> Listed records
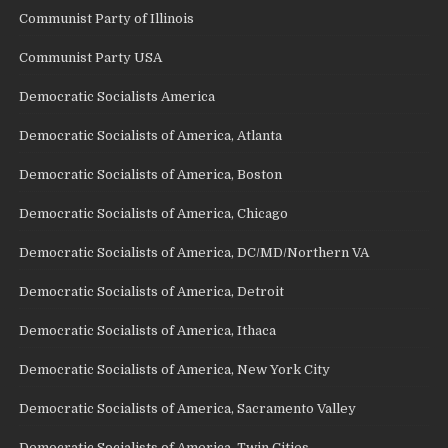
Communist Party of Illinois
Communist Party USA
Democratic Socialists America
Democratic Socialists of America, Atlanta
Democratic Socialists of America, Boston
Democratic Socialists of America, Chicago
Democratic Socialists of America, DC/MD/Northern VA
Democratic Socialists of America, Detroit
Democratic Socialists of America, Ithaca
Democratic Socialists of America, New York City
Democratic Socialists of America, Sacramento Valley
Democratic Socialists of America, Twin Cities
---
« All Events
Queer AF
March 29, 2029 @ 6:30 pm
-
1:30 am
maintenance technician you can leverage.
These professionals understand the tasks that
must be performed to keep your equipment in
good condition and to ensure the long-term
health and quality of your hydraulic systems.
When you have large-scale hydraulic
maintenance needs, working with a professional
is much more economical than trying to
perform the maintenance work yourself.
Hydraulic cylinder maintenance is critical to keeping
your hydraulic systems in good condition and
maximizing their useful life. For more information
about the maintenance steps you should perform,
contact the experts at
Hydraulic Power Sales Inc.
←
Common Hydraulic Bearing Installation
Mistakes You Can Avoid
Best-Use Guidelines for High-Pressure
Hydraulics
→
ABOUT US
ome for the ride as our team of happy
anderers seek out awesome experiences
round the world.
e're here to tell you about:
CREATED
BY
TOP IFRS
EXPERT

> Action item
Pick out every line in the records that contains the word "good".

> Completed task
good condition and to ensure the long-term
your hydraulic systems in good condition and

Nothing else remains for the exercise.